The DVD is digitally transferred in a 1.78:1 widescreen aspect ratio. Cinematographer Rustin Cerveny shot the entire movie using a Canon 5D Mark II DSLR camera, which captures impossibly rich video in low light, allowing Flanagan to shoot 99% of his shots using only natural lighting. Some of the low-light interior scenes come off a bit flat and muddy, but for the most part colors are natural and vivid, which is insane because they shot without any production lighting. Due to the guerilla production values shooting the movie in a little over a week, there is a predominance of hand held camerawork. Not as shaky as Found Footage movies, but more along the lines of any cop show post-NYPD Blue.
Although the film certainly had scenes perfect for a fully immersive surround experience, unfortunately the 5.1 Dolby Digital mix rarely capitalizes on them. The entire experience is front-heavy and doesn’t fully exploit the LFE channel. Although the dialog is clear, the music tended to be a bit overpowering. I am ambivalent about Ryan David Leack’s minimalistic soundtrack. When it works, it is reminiscent of Kubrick’s and Carpenter’s soundtracks. When it doesn’t, it feels heavy-handed and overpowering, which is the last thing minimalism should be.
- Deleted Scenes (5:15) Three scenes including one between the sisters as they pack which comes off stiff and unnatural in delivery, an extended scene between Detective Mallory (Dave Levine) and Callie which gives too much back story away, and an excellent scene with Daniel adjusting to being home, which felt tonally wrong as it provides too much of a sense of hope on his part.
- Absentia: A Retrospective (33:15) In depth making-of featurette which starts with the cast stating some pretty obvious stuff about their characters, but when it gets to the production stories it gets really good. This is one of those extras that aspiring filmmakers should watch and take note of. The anecdote about how they raised the cash to shoot the movie is amazing, involving Neil Gaiman and kickstarter.com. As I mentioned above in the video section, I was stunned by the camera they shot this on and how great it shoots in low light.

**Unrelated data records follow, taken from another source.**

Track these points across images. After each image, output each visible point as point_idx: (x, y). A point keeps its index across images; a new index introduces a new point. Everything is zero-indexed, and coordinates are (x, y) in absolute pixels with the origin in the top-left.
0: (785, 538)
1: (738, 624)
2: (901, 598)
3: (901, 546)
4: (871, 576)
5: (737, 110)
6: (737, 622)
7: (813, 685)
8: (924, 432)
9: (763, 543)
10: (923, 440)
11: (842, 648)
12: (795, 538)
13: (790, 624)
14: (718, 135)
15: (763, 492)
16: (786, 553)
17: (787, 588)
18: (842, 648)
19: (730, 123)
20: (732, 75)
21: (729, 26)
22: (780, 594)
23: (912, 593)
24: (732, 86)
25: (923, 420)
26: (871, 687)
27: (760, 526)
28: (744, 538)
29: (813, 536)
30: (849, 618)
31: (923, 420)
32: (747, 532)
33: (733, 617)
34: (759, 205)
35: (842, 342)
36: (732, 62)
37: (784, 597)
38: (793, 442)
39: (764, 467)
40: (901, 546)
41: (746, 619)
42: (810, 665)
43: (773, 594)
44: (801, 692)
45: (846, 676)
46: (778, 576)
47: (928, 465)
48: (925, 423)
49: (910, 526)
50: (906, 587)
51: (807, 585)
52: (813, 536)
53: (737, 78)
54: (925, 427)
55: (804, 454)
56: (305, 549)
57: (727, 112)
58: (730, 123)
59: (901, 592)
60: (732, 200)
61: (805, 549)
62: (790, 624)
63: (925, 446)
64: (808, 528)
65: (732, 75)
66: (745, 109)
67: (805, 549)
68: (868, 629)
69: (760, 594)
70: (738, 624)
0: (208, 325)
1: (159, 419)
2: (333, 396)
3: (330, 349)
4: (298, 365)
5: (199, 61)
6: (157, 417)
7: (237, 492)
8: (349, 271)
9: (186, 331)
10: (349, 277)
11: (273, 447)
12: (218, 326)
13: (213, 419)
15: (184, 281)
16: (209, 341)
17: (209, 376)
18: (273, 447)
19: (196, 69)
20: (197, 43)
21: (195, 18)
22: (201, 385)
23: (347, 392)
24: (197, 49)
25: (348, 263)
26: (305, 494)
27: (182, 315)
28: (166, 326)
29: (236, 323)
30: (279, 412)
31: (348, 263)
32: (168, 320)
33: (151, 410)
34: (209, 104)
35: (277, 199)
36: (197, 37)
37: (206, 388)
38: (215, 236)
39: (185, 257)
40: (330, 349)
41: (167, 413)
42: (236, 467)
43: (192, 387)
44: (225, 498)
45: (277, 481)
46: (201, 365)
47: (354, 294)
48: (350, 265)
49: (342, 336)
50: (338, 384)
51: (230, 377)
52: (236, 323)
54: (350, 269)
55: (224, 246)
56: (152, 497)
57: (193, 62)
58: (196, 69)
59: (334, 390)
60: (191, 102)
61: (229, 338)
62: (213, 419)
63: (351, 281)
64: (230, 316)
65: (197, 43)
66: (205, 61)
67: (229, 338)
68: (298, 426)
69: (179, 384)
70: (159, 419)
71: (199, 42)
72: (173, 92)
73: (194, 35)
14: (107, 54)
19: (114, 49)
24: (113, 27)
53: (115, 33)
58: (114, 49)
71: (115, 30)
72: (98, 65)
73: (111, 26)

- Camera Test/Teaser (1:17) The original Canon 5D Mark II DSLR camera test functioned as a fundraising teaser. They shot this two months before there was even a script!
- Trailer (1:27) An effective trailer, but it gives too much away. This movie is best watched cold.
I can’t wait to see Mike Flanagan’s next movie. I hope Hollywood takes notice and gives him control over a bigger-budgeted feature, but even if he shoots another down and dirty guerilla production, I’m in. Absentia is one of the best indie horror films I’ve seen this decade. Don’t go into it expecting high action or blood and guts; this is a psychological character study horror film. Don’t watch the trailer. Don’t even look at the crappy DVD cover art which shows some naked chick being dragged into the tunnel. OK, look at the naked girl; just know that shit ain’t this film. Turn out the lights, snuggle in your comfy spot, and let Absentia work its way through the walls and under your skin.
“You traded with it. I wish you hadn’t traded with it. It fixates.”